For the entries that follow, set down each one exactly and drop any pictures.

┌─ MATERIAL FOR THIS TASK

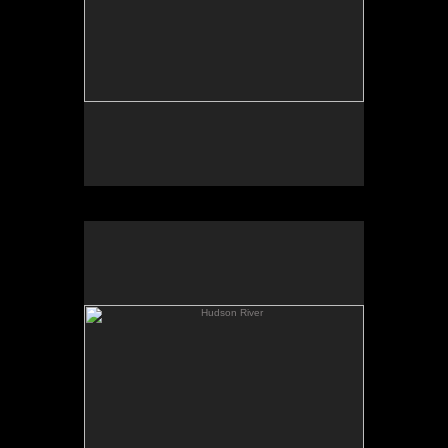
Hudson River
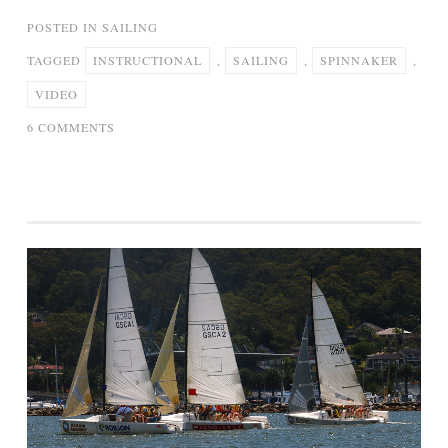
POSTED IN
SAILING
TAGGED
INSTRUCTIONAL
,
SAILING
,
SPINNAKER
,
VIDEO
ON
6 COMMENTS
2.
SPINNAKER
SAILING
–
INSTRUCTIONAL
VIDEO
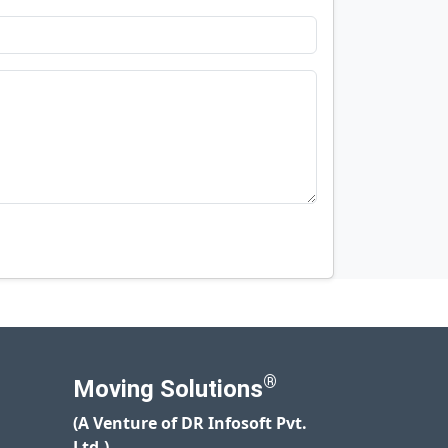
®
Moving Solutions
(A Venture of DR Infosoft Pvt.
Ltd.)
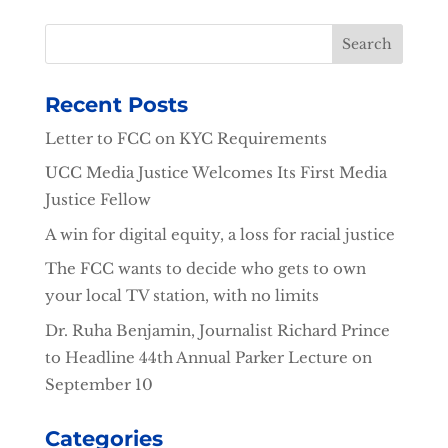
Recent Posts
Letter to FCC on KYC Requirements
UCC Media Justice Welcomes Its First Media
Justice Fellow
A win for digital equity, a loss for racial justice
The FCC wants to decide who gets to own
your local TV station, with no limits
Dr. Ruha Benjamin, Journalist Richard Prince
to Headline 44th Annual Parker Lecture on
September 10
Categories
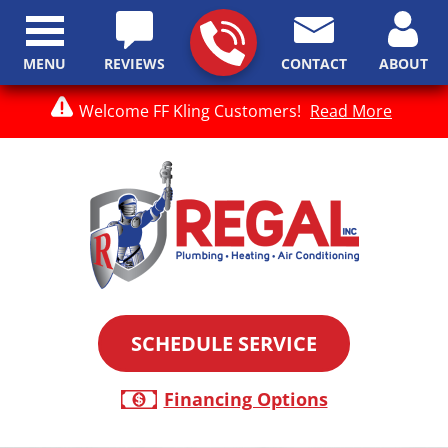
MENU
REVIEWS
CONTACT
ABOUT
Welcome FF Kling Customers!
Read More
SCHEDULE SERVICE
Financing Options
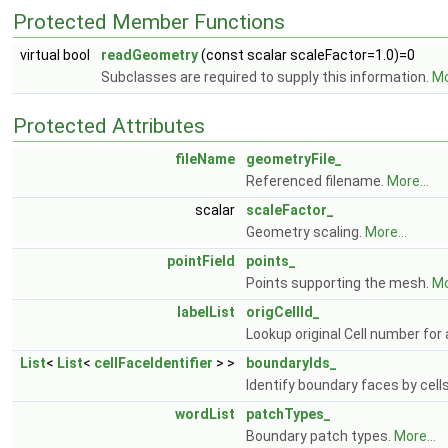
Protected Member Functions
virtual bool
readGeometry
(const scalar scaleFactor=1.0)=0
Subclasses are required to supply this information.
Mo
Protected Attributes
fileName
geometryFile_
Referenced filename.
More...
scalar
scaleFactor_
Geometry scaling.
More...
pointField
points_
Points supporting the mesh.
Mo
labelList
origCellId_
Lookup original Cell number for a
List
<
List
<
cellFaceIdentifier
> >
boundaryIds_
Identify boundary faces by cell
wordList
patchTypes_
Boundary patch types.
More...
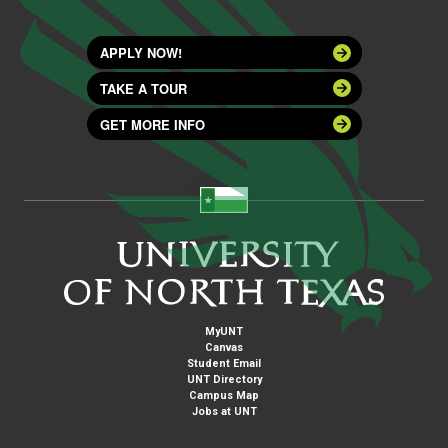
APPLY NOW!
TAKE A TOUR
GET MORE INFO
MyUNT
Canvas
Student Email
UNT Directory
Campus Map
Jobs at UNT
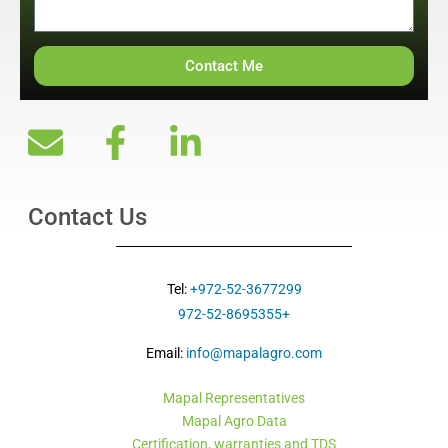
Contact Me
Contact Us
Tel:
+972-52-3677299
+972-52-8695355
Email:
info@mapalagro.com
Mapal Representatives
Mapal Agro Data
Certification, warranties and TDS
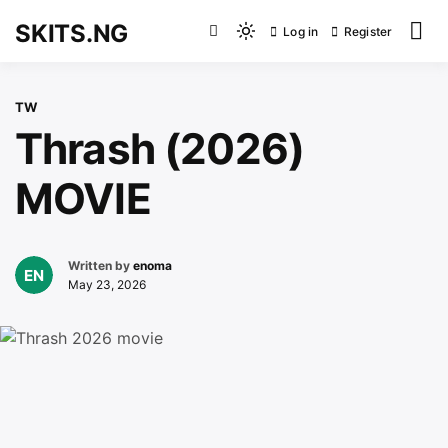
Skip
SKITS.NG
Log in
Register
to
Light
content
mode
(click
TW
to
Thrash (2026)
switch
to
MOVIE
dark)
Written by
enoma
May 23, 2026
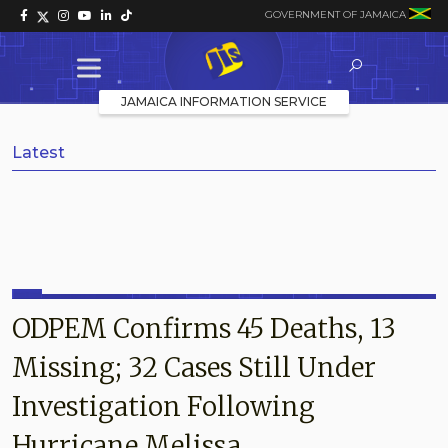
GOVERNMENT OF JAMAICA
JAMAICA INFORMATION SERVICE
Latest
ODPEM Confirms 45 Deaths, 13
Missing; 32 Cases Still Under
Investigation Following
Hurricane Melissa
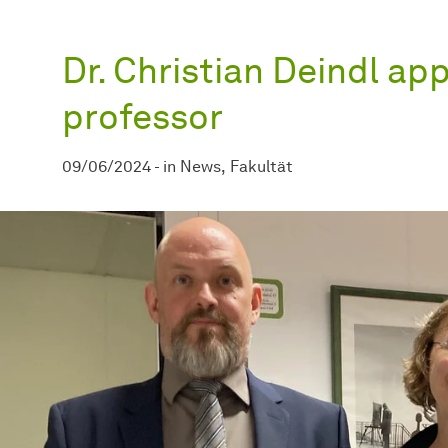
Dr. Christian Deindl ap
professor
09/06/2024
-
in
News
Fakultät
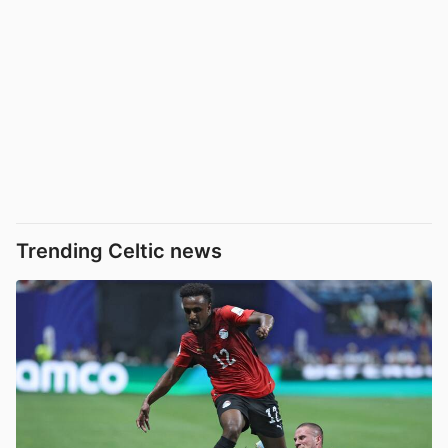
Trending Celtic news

└─

_TASK RESPONSE_
Hudson River
POSTED IN
SAILING
TAGGED
INSTRUCTIONAL
,
SAILING
,
SPINNAKER
,
VIDEO
ON
6 COMMENTS
2.
SPINNAKER
SAILING
–
INSTRUCTIONAL
VIDEO
®
Moving Solutions
(A Venture of DR Infosoft Pvt.
Ltd.)
Recent Posts
Letter to FCC on KYC Requirements
UCC Media Justice Welcomes Its First Media
Justice Fellow
A win for digital equity, a loss for racial justice
The FCC wants to decide who gets to own
your local TV station, with no limits
Dr. Ruha Benjamin, Journalist Richard Prince
to Headline 44th Annual Parker Lecture on
September 10
Categories
MENU
REVIEWS
CONTACT
ABOUT
Welcome FF Kling Customers!
Read More
SCHEDULE SERVICE
Financing Options
Protected Member Functions
virtual bool
readGeometry
(const scalar scaleFactor=1.0)=0
Subclasses are required to supply this information.
Mo
Protected Attributes
fileName
geometryFile_
Referenced filename.
More...
scalar
scaleFactor_
Geometry scaling.
More...
pointField
points_
Points supporting the mesh.
Mo
labelList
origCellId_
Lookup original Cell number for a
List
<
List
<
cellFaceIdentifier
> >
boundaryIds_
Identify boundary faces by cell
wordList
patchTypes_
Boundary patch types.
More...
APPLY NOW!
TAKE A TOUR
GET MORE INFO
MyUNT
Canvas
Student Email
UNT Directory
Campus Map
Jobs at UNT
Contact Me
Contact Us
Tel:
+972-52-3677299
+972-52-8695355
Email:
info@mapalagro.com
Mapal Representatives
Mapal Agro Data
Certification, warranties and TDS
Skip
SKITS.NG
Log in
Register
to
Light
content
mode
(click
TW
to
Thrash (2026)
switch
to
MOVIE
dark)
Written by
enoma
May 23, 2026
GOVERNMENT OF JAMAICA
JAMAICA INFORMATION SERVICE
Latest
ODPEM Confirms 45 Deaths, 13
Missing; 32 Cases Still Under
Investigation Following
Hurricane Melissa
Dr. Christian Deindl ap
professor
09/06/2024
-
in
News
Fakultät
Trending Celtic news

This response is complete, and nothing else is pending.